R. Quando cheguei à Unesco, há três anos, muitas pessoas me diziam: de que adianta trabalhar em uma estrutura ética para IA se os EUA, que é o principal desenvolvedor, não são membros da Unesco? A recomendação foi assinada por 193 países, incluindo a China. Os Estados Unidos vão ficar atentos porque o que estamos fazendo não é impor um modelo único, mas conscientizar. Queremos estabelecer um roteiro sobre como entender a IA, como abordar esses desenvolvimentos, como evitar impactos negativos, como defini-los e como promover regulamentações e instituições.

P. No desenvolvimento da IA, o plano geopolítico é importante.

R. Sim, estamos no meio de uma corrida tecnológica. Agora está sendo decidido que tipo de tecnologia será adotada. Todos os países estão adquirindo pacotes de IA para gerenciar educação, saúde ou segurança. Como você garante que eles entendam o que estão comprando? Quem é produtor dessas tecnologias e tem interesse em ter um maior número de usuários de sua tecnologia está atento ao que está acontecendo em termos de regulamentação. A China faz parte do consenso da UNESCO. Você vai cumprir o acordo? Bem, eles assinaram, não é?

P. O ChatGPT, que tem apenas seis meses, colocou a IA generativa entre os grandes temas da atualidade. Quanto tempo temos para desenvolver mecanismos de governança adequados para regular essa tecnologia?

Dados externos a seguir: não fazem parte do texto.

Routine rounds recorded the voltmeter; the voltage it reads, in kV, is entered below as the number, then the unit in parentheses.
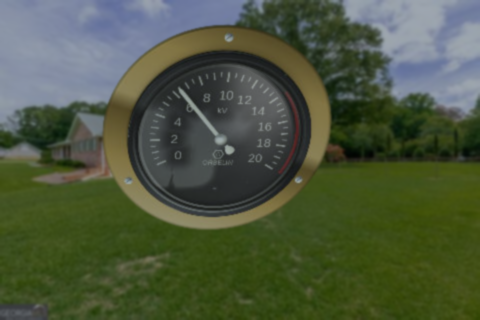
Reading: 6.5 (kV)
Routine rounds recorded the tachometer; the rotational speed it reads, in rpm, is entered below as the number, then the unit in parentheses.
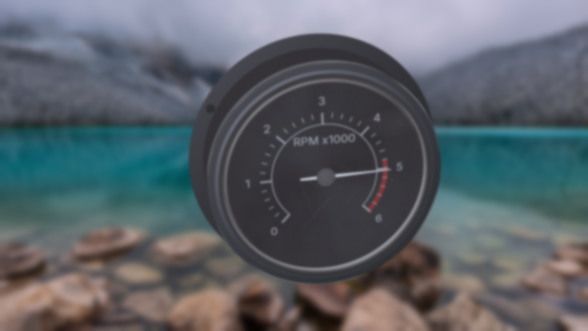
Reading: 5000 (rpm)
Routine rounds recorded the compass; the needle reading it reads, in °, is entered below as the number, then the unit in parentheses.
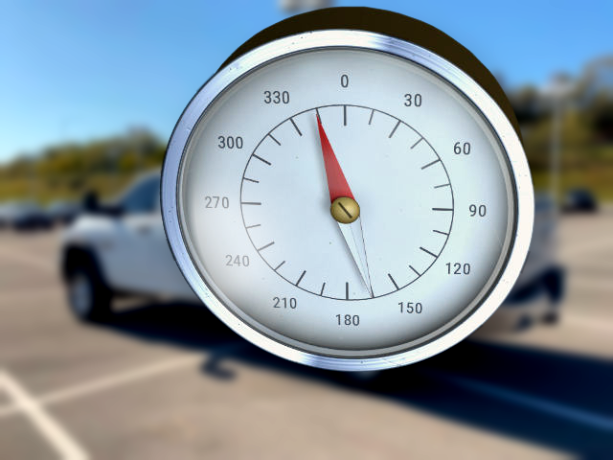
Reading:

R. Já estamos nisso. A União Européia já foi longe demais com suas diretrizes, com sua abordagem baseada no risco. É uma abordagem diferente da da Unesco, mas muito complementar para analisar que tipo de desenvolvimento apresenta maior risco. Eu diria que se as diretivas da União Europeia já estivessem totalmente em vigor, o ChatGPT não teria entrado no mercado. Porque? Porque teria características de empreendimentos que envolvem grandes riscos e que requerem atenção especial do regulador. O que aconteceu com o ChatGPT fez-nos dar este sentido de urgência ao que já fazíamos. A recomendação da Unesco foi adotada entre 2020 e 2021. As diretivas da UE, entre 2020 e 2022. Estamos indo bem.